Hey hey, I was speaking of my Dad as a friend. He would be the only person I know interested and he's not even my legal guardian anyway. Plus I was thinking of him because he's the only person I know with a canoe as well.
You are very lucky and should be grateful. I believe the only reason nobody got in trouble is because nobody got hurt.
There are several factors here. First, things really were tons more relaxed back then. Today, the idea of incorporating that kind of thing into a school function wouldn't even cross anyone's mind. People have lost their jobs or been expelled for even joking about such things.
Bombs are dangerous. The reason school's don't allow explosives in their school is because somebody really could die.
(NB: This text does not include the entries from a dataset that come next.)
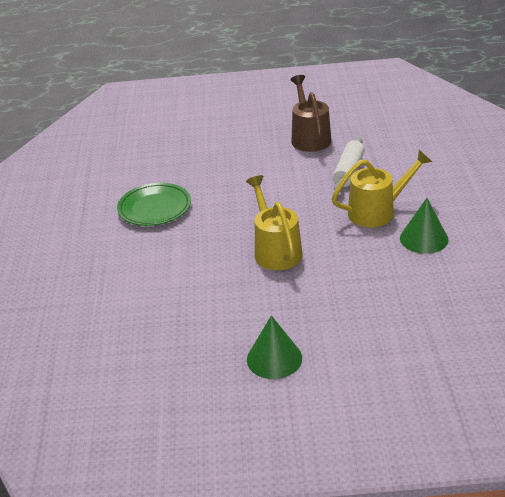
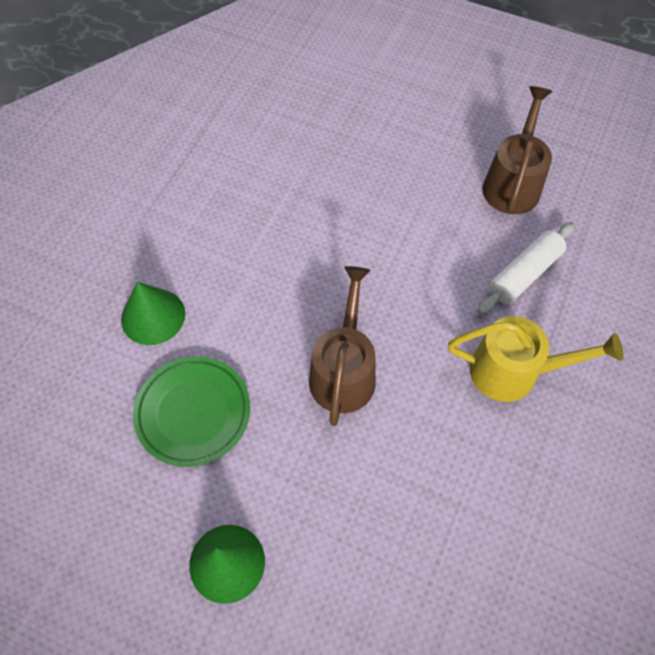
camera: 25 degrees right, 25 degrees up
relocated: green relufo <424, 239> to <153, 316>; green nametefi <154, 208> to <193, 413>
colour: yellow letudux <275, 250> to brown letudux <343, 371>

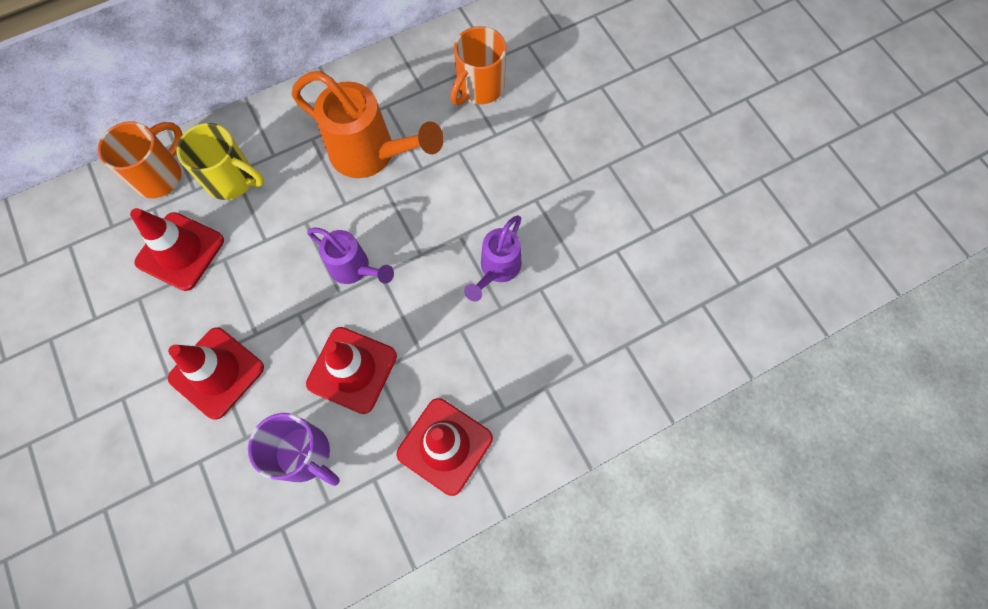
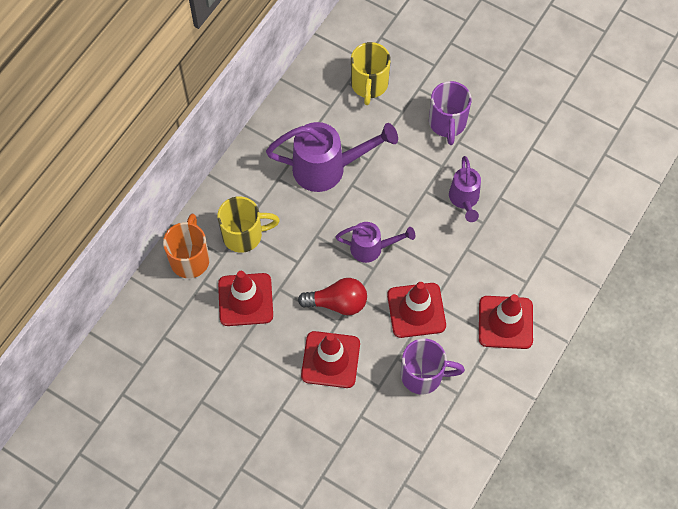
camera: 30 degrees left, 5 degrees down
appeared: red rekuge <337, 303>; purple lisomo <447, 123>
colour: orange letudux <372, 155> to purple letudux <328, 168>; orange lisomo <479, 88> to yellow lisomo <369, 85>

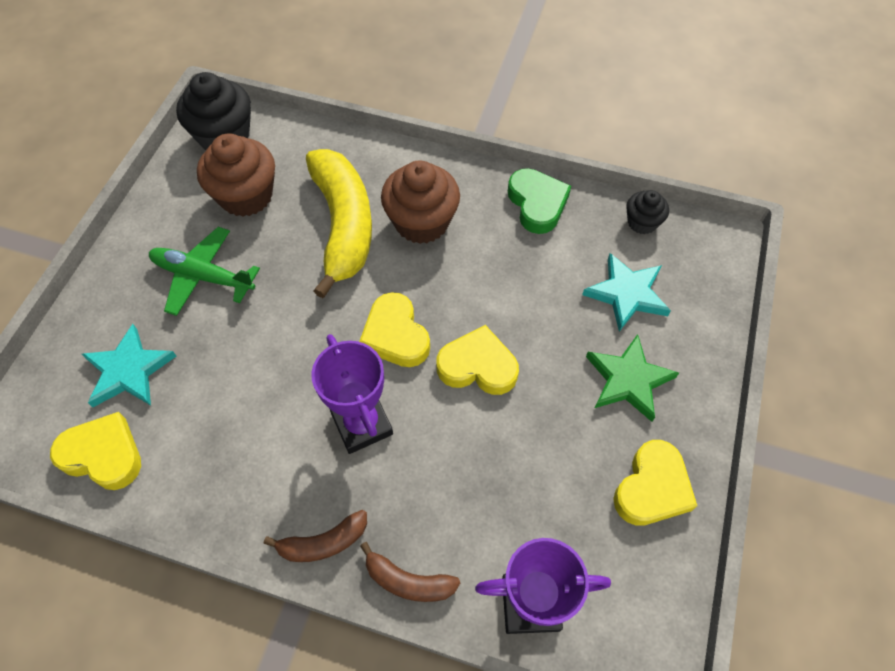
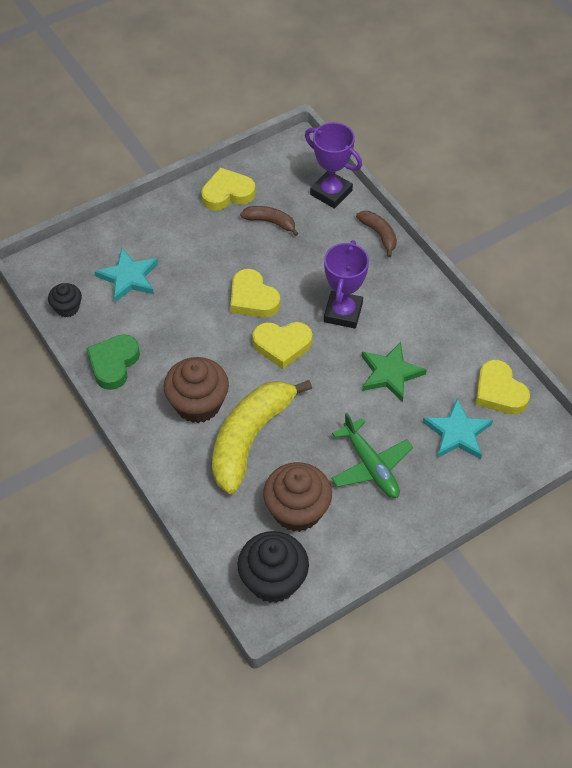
camera: 140 degrees left, 5 degrees down
relocated: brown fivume <323, 542> to <270, 222>; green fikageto <628, 380> to <390, 373>
spun: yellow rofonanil <395, 335> = <282, 345> 75 degrees clockwise

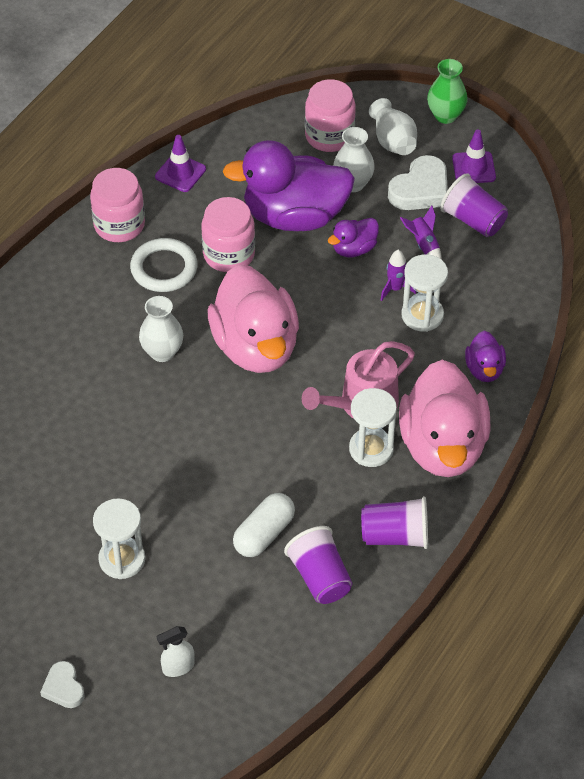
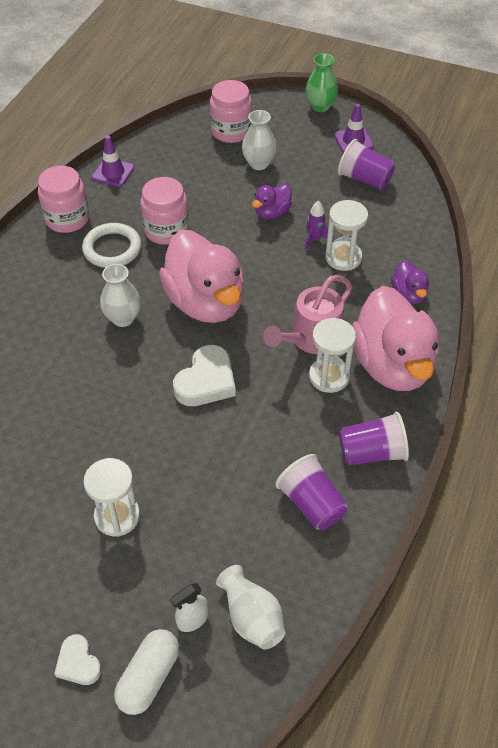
camera: 10 degrees left, 0 degrees up
missing: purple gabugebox <294, 216>; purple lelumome <424, 245>
relocated: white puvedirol <264, 534> to <148, 677>; white rofonanil <420, 189> to <206, 381>; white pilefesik <393, 141> to <252, 617>

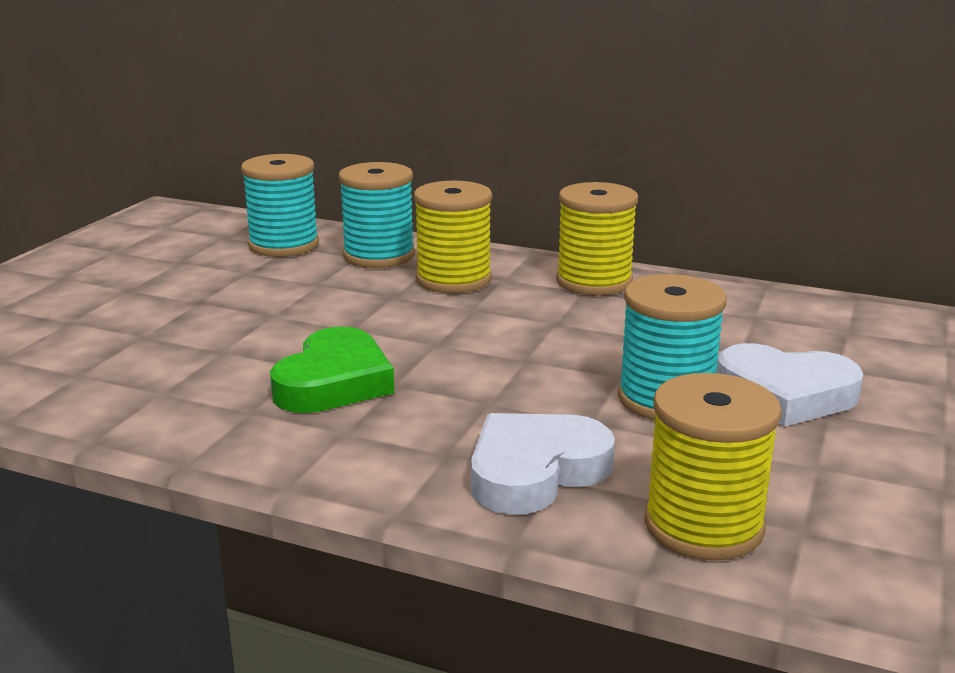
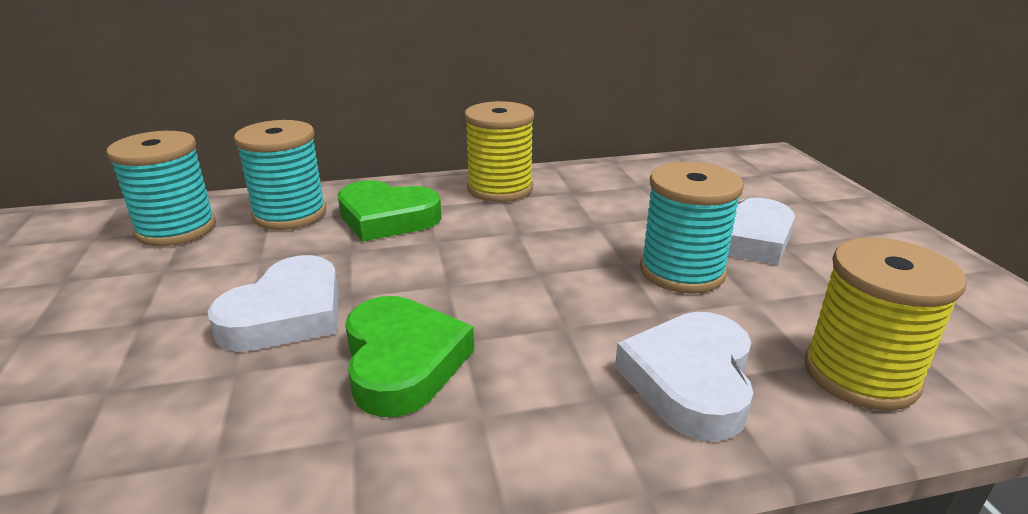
camera: 35 degrees left, 5 degrees up
appeared: white rofonanil <286, 314>
exchanged:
I would put it in the same classification of guns if guns were more show-like. I suppose the reason bombs aren't acceptable in schools now is because it's too jeopardizing to the people there.
Second, this was a very, very small town. Everyone knew each other. Everyone knew my dad and his best friend were the pyromaniac kids in town, and could laugh it off.
Well that's good then? It would be easier to manage stuff like this in a smaller town, however not everybody has that option because some schools are in large towns were it would be nigh impossible to know everybody and laugh off that they almost injured you. I don't think knowing somebody should be an excuse to let them be able to hurt you, but eh.
Third, they actually knew what they were doing and were aware of their mistake in advance, but that nobody would get hurt. The other guy even secured himself a state fireworks license a couple years later, and has been working in academics at the University of Wisconsin Center for Nanotechnology for 21 years. My dad's a pharmacokineticist who is globally respected for his work in medicine. They weren't your typical stupid punk kids.
Aware of their mistake in advance? I will congratulate them on predicting that nobody would get hurt then. Although if they knew the accident would happen I would have halted the play if it was going on and fix the mistake before the accident occurred.
before agro-business was highly corporatized.
That's farm life.
Even farm life has changed a lot, though that's not something I can comment on with many specifics. I've never experienced it myself, only seen bits and pieces, heard family who are still in farming talk about things, and compared kids growing up on farms today and their stories to what I know about my parent's childhoods. Generally things are owned and operated by bigger businesses now rather than families and farmhands, and more and more farmlands slowly surrounded by growing suburbs. There are still exceptions, but that doesn't mean much in the larger context.
Same, I can't really comment on this either. It's a fact that farm life is decreasing rapidly each year and it may or may not bother someone. It doesn't really bother me but for somebody who lived like so or at least knew somebody closely like so I'm sure it would be disheartening to see their childhood gradually phased out of normal daily living now.